#### Exercise aim:
Each line of data below is to be returned exactly, leaving out any picture.

[[ Data to use, beginning ]]

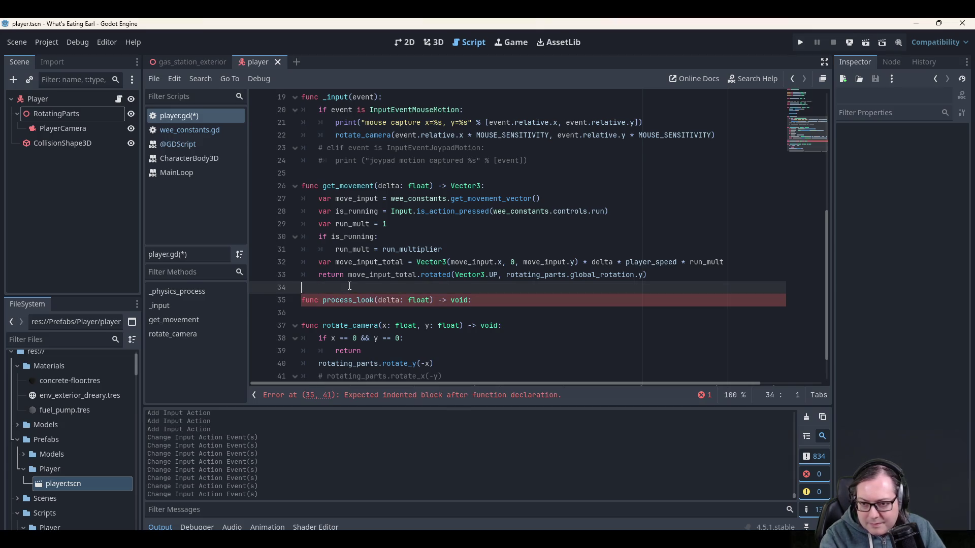
pyautogui.press('ctrl+End')
pyautogui.press('Up')
pyautogui.press('Up')
pyautogui.press('Up')
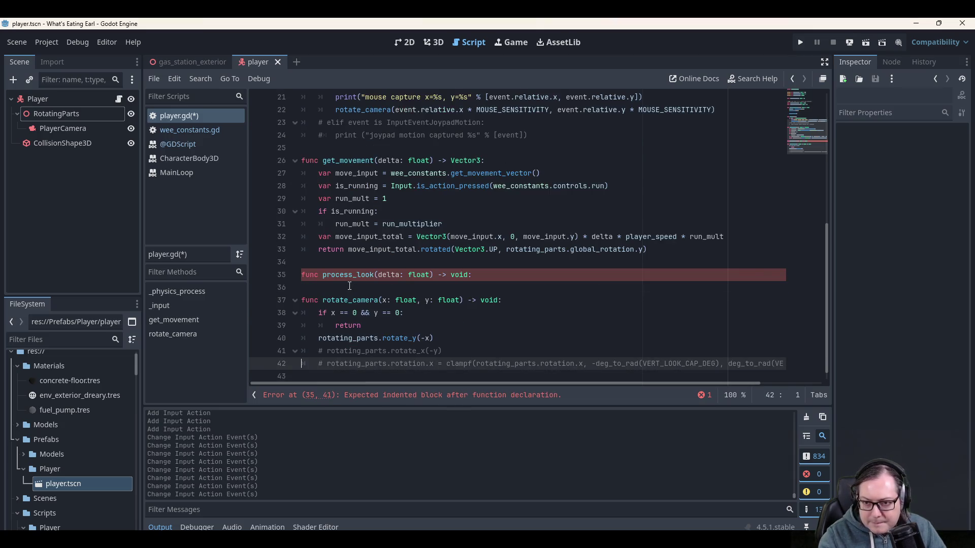
pyautogui.press('End')
pyautogui.write(':')
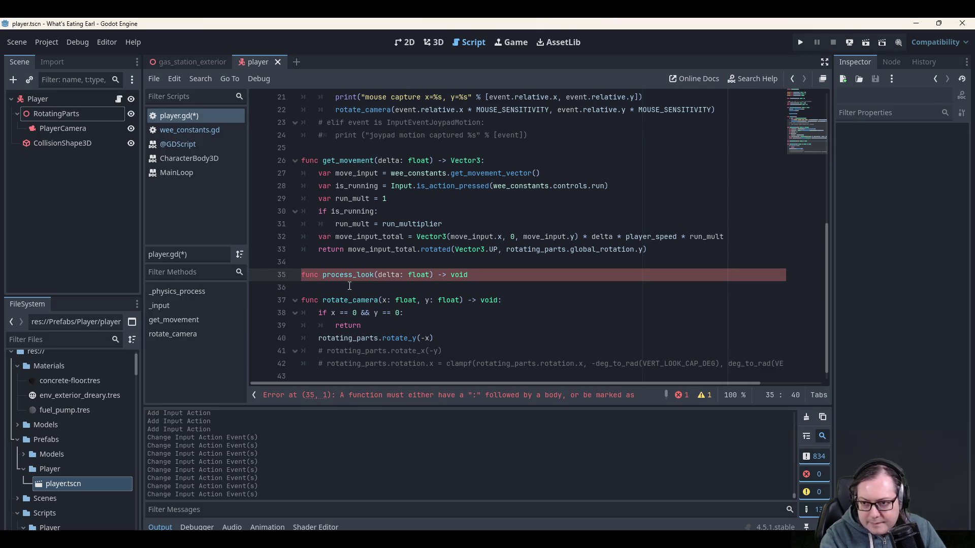
pyautogui.press('Return')
pyautogui.press('BackSpace')
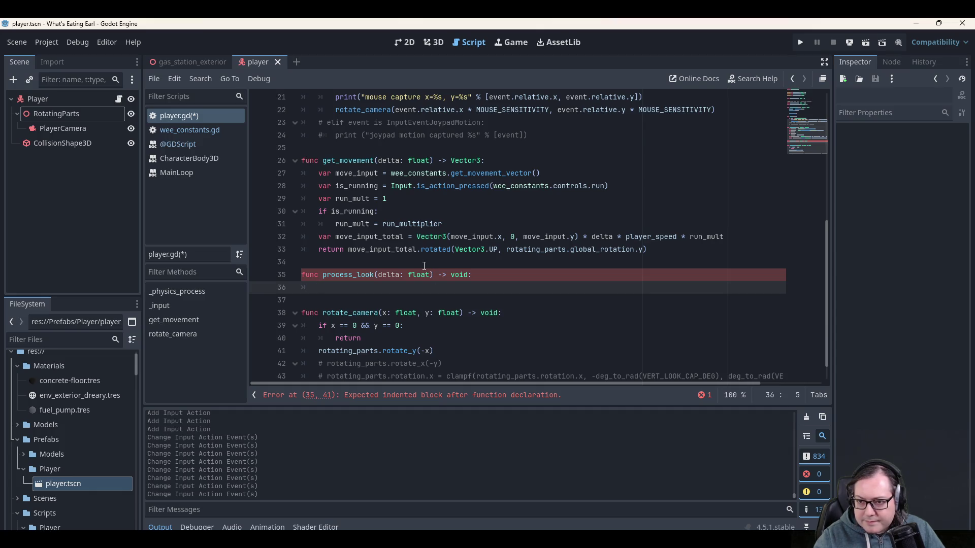
pyautogui.keyDown('ctrl'); pyautogui.click(470, 173); pyautogui.keyUp('ctrl')
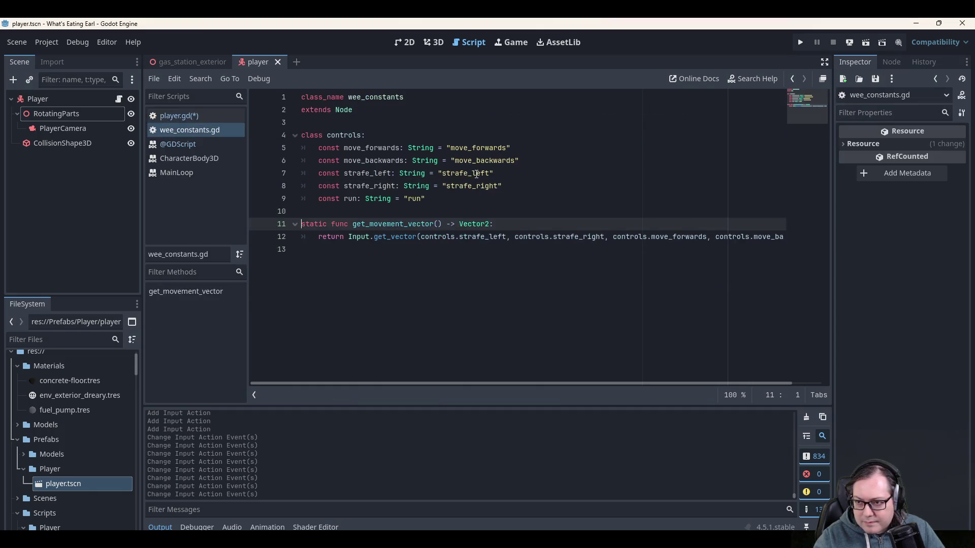
# Add static func get_look_vector() -> Vector2 returning Input.get_vector() below get_movement_vector.
pyautogui.click(393, 249)
pyautogui.press('Return')
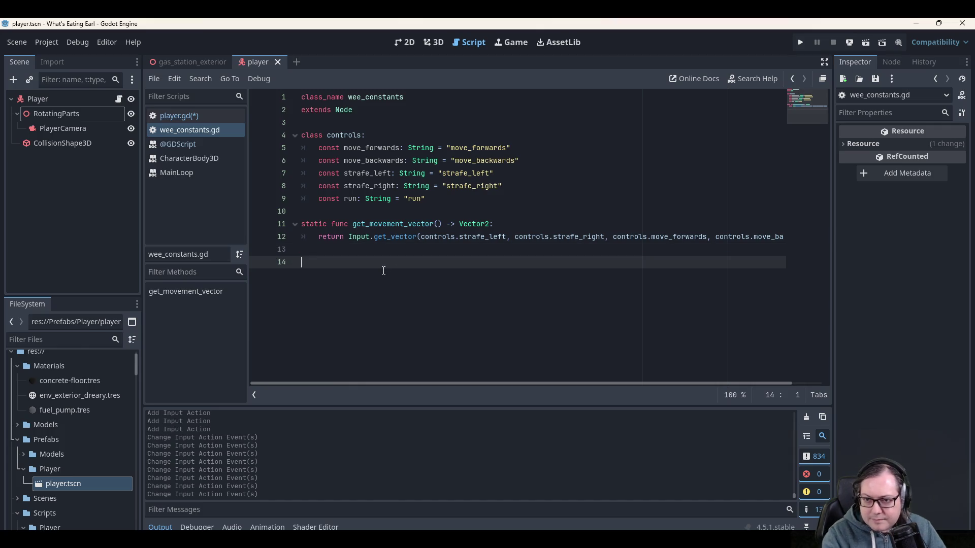
pyautogui.write('static func g')
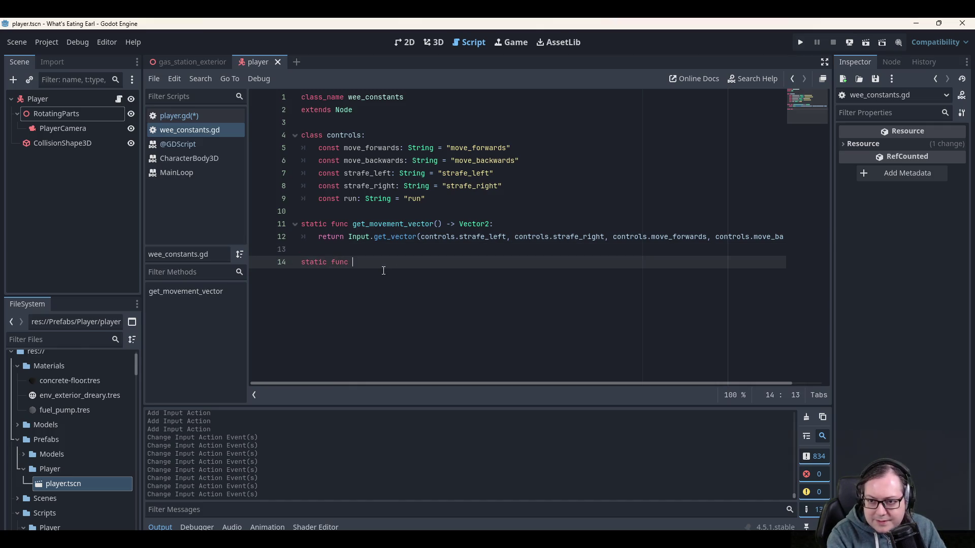
pyautogui.write('et-')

[[ Data to use, end ]]

#### Output of the task:
pyautogui.press('ctrl+End')
pyautogui.press('Up')
pyautogui.press('Up')
pyautogui.press('Up')
pyautogui.press('End')
pyautogui.write(':')
pyautogui.press('Return')
pyautogui.press('BackSpace')
pyautogui.keyDown('ctrl'); pyautogui.click(470, 173); pyautogui.keyUp('ctrl')
# Add static func get_look_vector() -> Vector2 returning Input.get_vector() below get_movement_vector.
pyautogui.click(393, 249)
pyautogui.press('Return')
pyautogui.write('static func g')
pyautogui.write('et-')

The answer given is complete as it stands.